The rate of change has never been greater — or faster — for the footwear industry, with new challenges popping up every day in nearly all corners of the business, from navigating cash crunches and supply chain issues to understanding the latest technological advances. In a new series, FN will ask experts, all solutions-based providers, to take on some of the most timely topics.
The footwear business is widely considered to be slower than other industries to embrace new technology, but the current retail conditions have accelerated the need for quicker, smarter digital solutions. That is particularly critical for brands that may be using legacy technology systems that aren’t designed to handle the new environment.
Matt Rhodus, director and industry principal for strategic initiatives at Oracle NetSuite, spoke to FN about why companies must move to a more digitally-advanced infrastructure now — and how best to do it.
FN: Many footwear firm with dated technology are feeling the strain of those systems. What is a simple way they can introduce more efficiency into their operating systems?
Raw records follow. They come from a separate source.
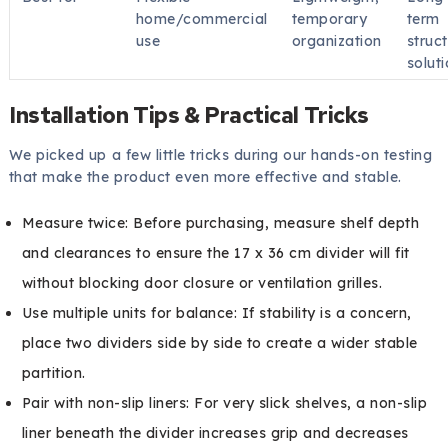
home/commercial
temporary
term
use
organization
struct
solut
Installation Tips & Practical Tricks
We picked up a few little tricks during our hands-on testing
that make the product even more effective and stable.
Measure twice: Before purchasing, measure shelf depth
and clearances to ensure the 17 x 36 cm divider will fit
without blocking door closure or ventilation grilles.
Use multiple units for balance: If stability is a concern,
place two dividers side by side to create a wider stable
partition.
Pair with non-slip liners: For very slick shelves, a non-slip
liner beneath the divider increases grip and decreases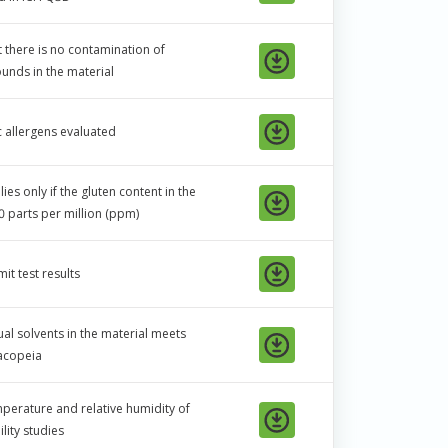
t there is no contamination of
nds in the material
c allergens evaluated
es only if the gluten content in the
0 parts per million (ppm)
it test results
ual solvents in the material meets
macopeia
mperature and relative humidity of
ility studies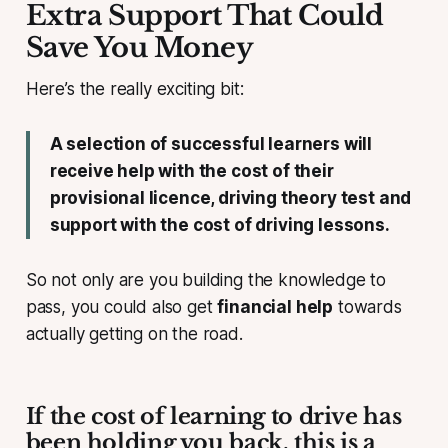
Extra Support That Could
Save You Money
Here’s the really exciting bit:
A selection of successful learners will
receive help with the cost of their
provisional licence, driving theory test and
support with the cost of driving lessons.
So not only are you building the knowledge to
pass, you could also get
financial help
towards
actually getting on the road.
If the cost of learning to drive has
been holding you back, this is a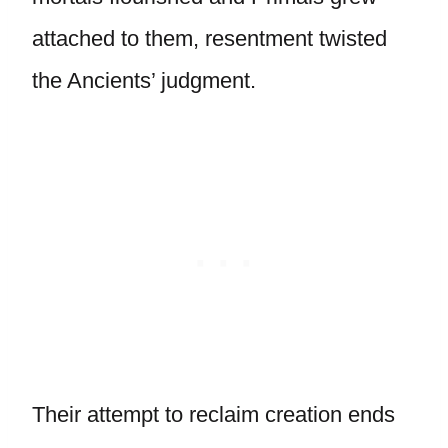
attached to them, resentment twisted
the Ancients’ judgment.
Their attempt to reclaim creation ends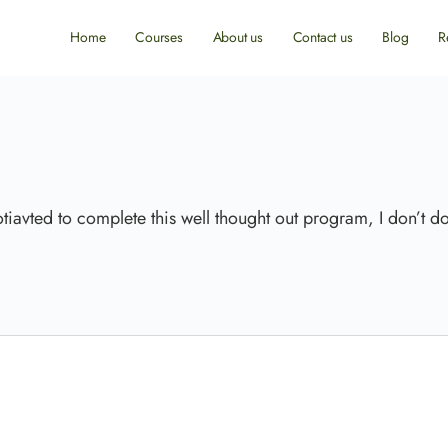
Home
Courses
About us
Contact us
Blog
R
tiavted to complete this well thought out program, I don’t do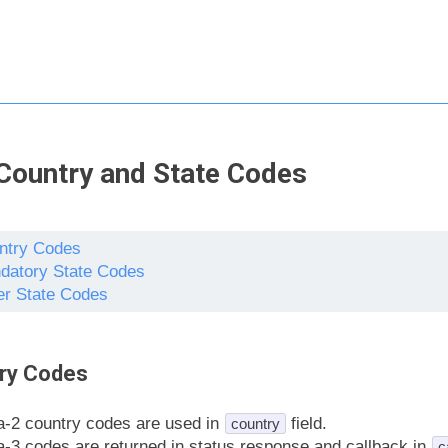
Country and State Codes
ntry Codes
datory State Codes
er State Codes
ry Codes
a-2 country codes are used in
field.
country
a-3 codes are returned in status response and callback in
c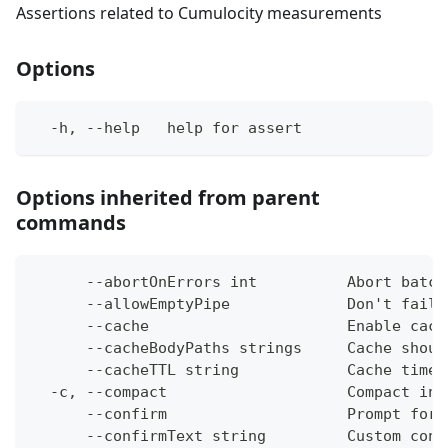
Assertions related to Cumulocity measurements
Options
  -h, --help   help for assert
Options inherited from parent
commands
      --abortOnErrors int          Abort batch
      --allowEmptyPipe             Don't fail 
      --cache                      Enable cach
      --cacheBodyPaths strings     Cache shoul
      --cacheTTL string            Cache time-
  -c, --compact                    Compact ins
      --confirm                    Prompt for 
      --confirmText string         Custom conf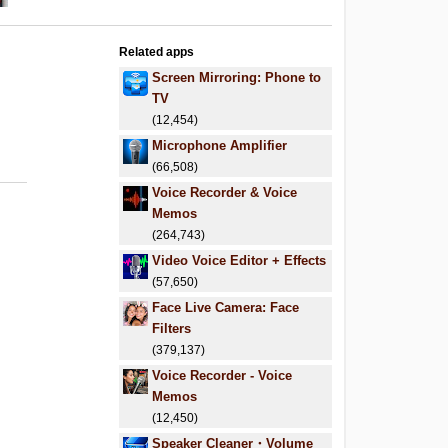
Related apps
Screen Mirroring: Phone to
TV
(12,454)
Microphone Amplifier
(66,508)
Voice Recorder & Voice
Memos
(264,743)
Video Voice Editor + Effects
(57,650)
Face Live Camera: Face
Filters
(379,137)
Voice Recorder - Voice
Memos
(12,450)
Speaker Cleaner・Volume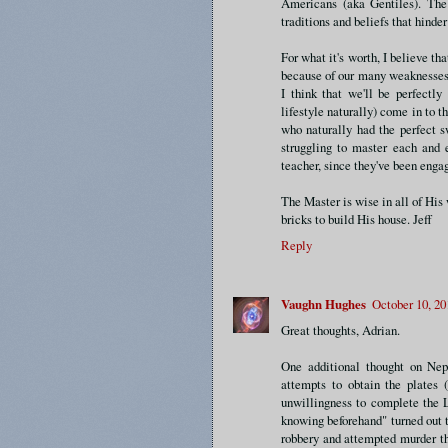
Americans (aka Gentiles). The 
traditions and beliefs that hinder
For what it's worth, I believe th
because of our many weaknesses
I think that we'll be perfectly
lifestyle naturally) come in to t
who naturally had the perfect s
struggling to master each and 
teacher, since they've been eng
The Master is wise in all of His 
bricks to build His house. Jeff
Reply
Vaughn Hughes
October 10, 20
Great thoughts, Adrian.
One additional thought on Nep
attempts to obtain the plates 
unwillingness to complete the 
knowing beforehand" turned out t
robbery and attempted murder th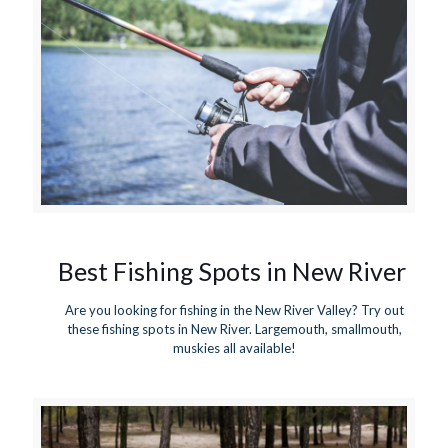
Best Fishing Spots in New River
Are you looking for fishing in the New River Valley? Try out
these fishing spots in New River. Largemouth, smallmouth,
muskies all available!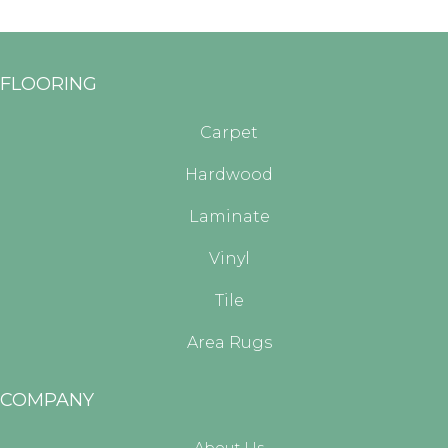
FLOORING
Carpet
Hardwood
Laminate
Vinyl
Tile
Area Rugs
COMPANY
About Us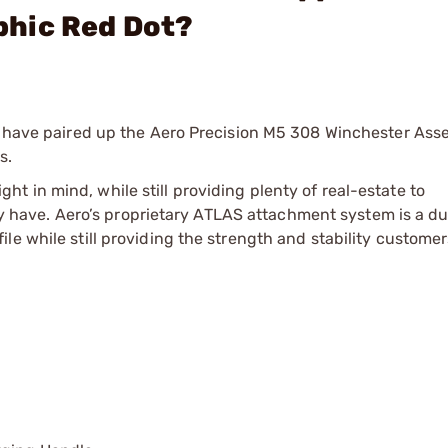
phic Red Dot?
We have paired up the Aero Precision M5 308 Winchester As
s.
 in mind, while still providing plenty of real-estate to
ave. Aero’s proprietary ATLAS attachment system is a du
le while still providing the strength and stability custome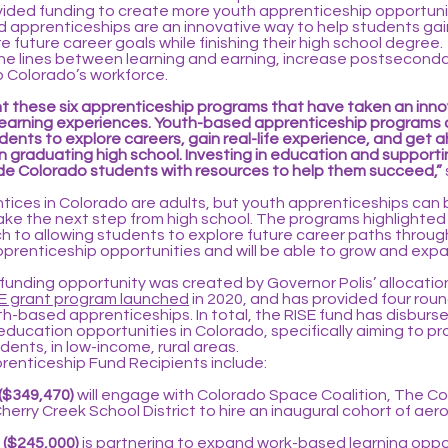
vided funding to create more youth apprenticeship opportunit
 apprenticeships are an innovative way to help students gai
 future career goals while finishing their high school degree.
the lines between learning and earning, increase postseconda
 Colorado’s workforce.
light these six apprenticeship programs that have taken an in
learning experiences. Youth-based apprenticeship programs 
ents to explore careers, gain real-life experience, and get 
 graduating high school. Investing in education and supporti
de Colorado students with resources to help them succeed,”
ntices in Colorado are adults, but youth apprenticeships can
take the next step from high school. The programs highlighte
h to allowing students to explore future career paths throug
prenticeship opportunities and will be able to grow and expa
 funding opportunity was created by Governor Polis’ allocation 
E grant program launched
in 2020, and has provided four round
h-based apprenticeships. In total, the RISE fund has disbur
 education opportunities in Colorado, specifically aiming to p
ents, in low-income, rural areas.
renticeship Fund Recipients include:
($349,470)
will engage with Colorado Space Coalition, The 
erry Creek School District to hire an inaugural cohort of ae
 ($245,000)
is partnering to expand work-based learning oppor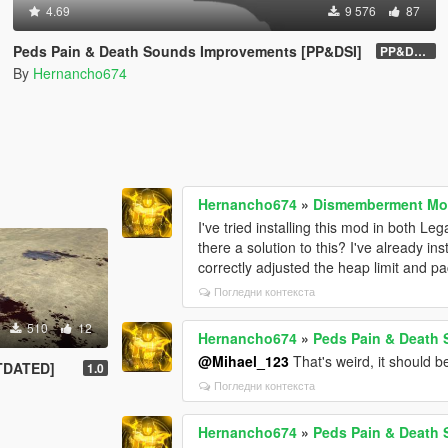
4.69
9 576
87
Peds Pain & Death Sounds Improvements [PP&DSI]
PP&DSI 1.8
By
Hernancho674
Hernancho674
»
Dismemberment Mod
I've tried installing this mod in both 
there a solution to this? I've already i
correctly adjusted the heap limit and pack
Погледни контекста
510
12
Hernancho674
»
Peds Pain & Death
@Mihael_123
That's weird, it should be
UTDATED]
1.0
Погледни контекста
Hernancho674
»
Peds Pain & Death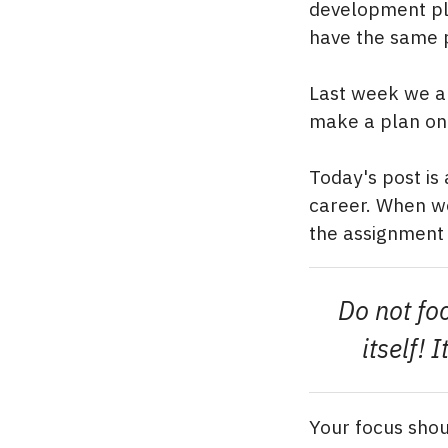
development pl
have the same p
Last week we al
make a plan on 
Today's post is
career. When we
the assignment s
Do not fo
itself!
Your focus shou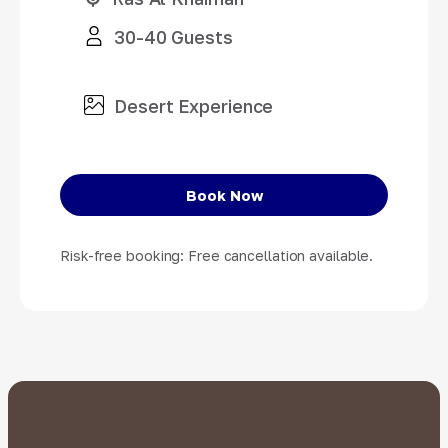
30-40 Guests
Desert Experience
Book Now
Risk-free booking: Free cancellation available.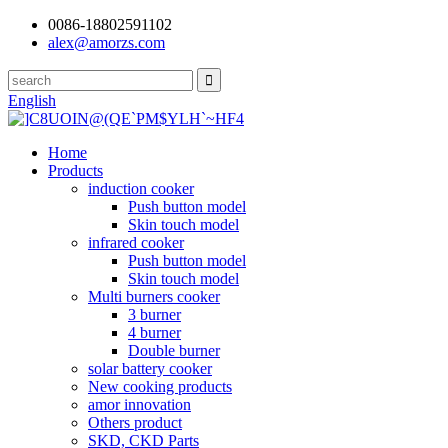
0086-18802591102
alex@amorzs.com
English
Home
Products
induction cooker
Push button model
Skin touch model
infrared cooker
Push button model
Skin touch model
Multi burners cooker
3 burner
4 burner
Double burner
solar battery cooker
New cooking products
amor innovation
Others product
SKD, CKD Parts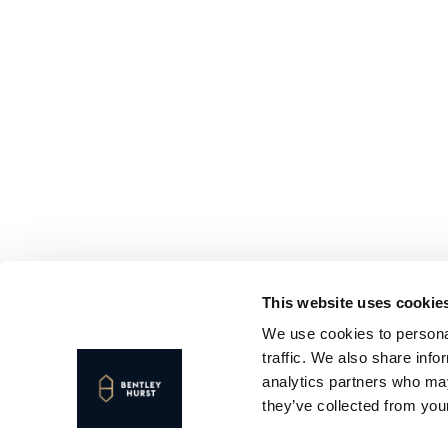
This website uses cookie
We use cookies to personal
traffic. We also share info
analytics partners who may
they’ve collected from your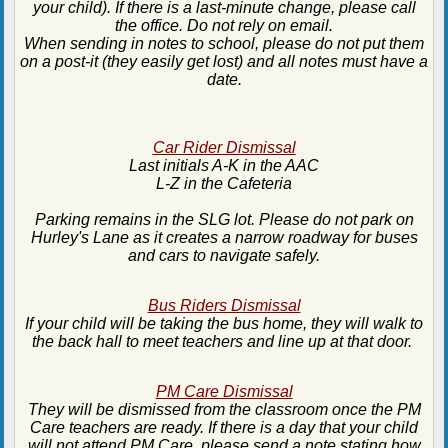
your child). If there is a last-minute change, please call
the office. Do not rely on email.
When sending in notes to school, please do not put them
on a post-it (they easily get lost) and all notes must have a
date.
Car Rider Dismissal
Last initials A-K in the AAC
L-Z in the Cafeteria
Parking remains in the SLG lot. Please do not park on
Hurley's Lane as it creates a narrow roadway for buses
and cars to navigate safely.
Bus Riders Dismissal
If your child will be taking the bus home, they will walk to
the back hall to meet teachers and line up at that door.
PM Care Dismissal
They will be dismissed from the classroom once the PM
Care teachers are ready. If there is a day that your child
will not attend PM Care, please send a note stating how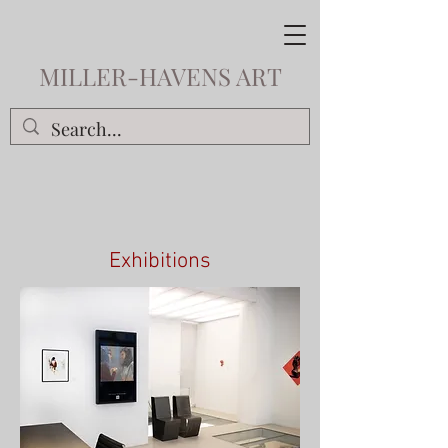
MILLER-HAVENS ART
Exhibitions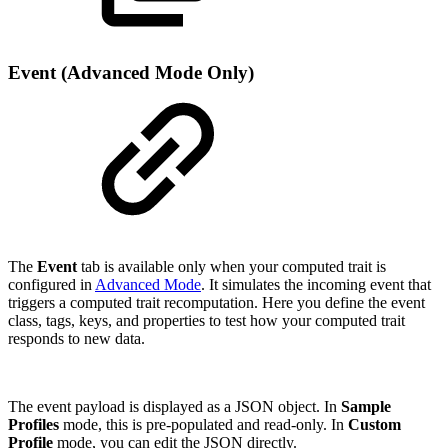
Event (Advanced Mode Only)
The
Event
tab is available only when your computed trait is
configured in
Advanced Mode
. It simulates the incoming event that
triggers a computed trait recomputation. Here you define the event
class, tags, keys, and properties to test how your computed trait
responds to new data.
The event payload is displayed as a JSON object. In
Sample
Profiles
mode, this is pre-populated and read-only. In
Custom
Profile
mode, you can edit the JSON directly.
Matt Rhodus: First, find the holes and manually plug them. The point of technology is to not have to do things manually. But right now you might not have the time to do an exhaustive evaluation of what isn’t working in your ecosystem. In a lot of ways, you probably already know what those issues are. Manually plugging holes is not necessarily efficient from a systemic perspective, but it is in the sense that you can probably get a manual practice up and running in a matter of days. Then you can begin the process of determining how you’re going to automate and improve that as the weeks go on.
FN: Minimizing cash burn is a common priority right now. If a company is able to establish a manual solution and achieve stability, would you still recommend they then adopt cloud technology?
MR: This is an investment in business that every company will make at some point. I don’t know of any CEO that wouldn’t want to emerge from this period of change better than they were when they went into it. The question really becomes, “What do you want to be when you merge into the new normal?” In many cases, the only way to get there is through systemic change like this. Cash flow is key and we would never want to put a business at complete risk. But the value of doing this is very easy to justify at a time like this because you will absolutely emerge from this period of change more efficient and more stable. There are very short-term tactical things that could be done at a lower cost. However, that isn’t really going to get you all the way through this uncertain time; you’re certainly not going to merge into the new normal for the better.
FN: Are there any advantages for implementing a new digital infrastructure right now?
MR: For some people, it makes absolute sense that this is the time that you would make those investments because you have the additional labor force available that you can keep focused on the implementation project. There is labor liberation: if a company had retail stores then those individuals are no longer physically going into work every day. The day to day is not as hectic, so the risk of implementing a project goes significantly down during a period like this.
FN: The variety of technology providers in the marketplace can be overwhelming. When evaluating providers, what are some key considerations?
MR: Part of that evaluation is being able to provide the agility that’s needed for the next challenge that will come along. It will be very difficult to predict exactly how consumer behavior is going to be permanently changed as a result of the fact that we’ve all been sheltered up for months, so you need to be on a very agile platform. Also, if you’re going to do this change, you’re not going to want to turn around and have to redo it later. Whether you’re pre-revenue or hundreds of millions of dollars or more a year in annual revenue, you need software that can adapt, flex and have an offering that’s suited to you.
FN: Once a company has its cloud solution in place, where should they first focus its capabilities for maximum impact?
MR: It’s glaring us all right in the face: B2C. Wholesale and the traditional form of retail are not happening right now. Brands whose predominant revenue comes from wholesale channels must now inform their audience that they need to come directly to them to get the product. So first, leverage direct customer engagement to educate your consumer. Second, prepare for that incoming traffic to your site. Take a look at some of that great technology that’s available that can get you up and on a stable B2C e-commerce platform quickly. And third: act like a B2C company from the back end in order to be able to meet that expectation. The beautiful thing right now is consumers are more understanding than they ever have been, so there’s almost no better time to make this transition.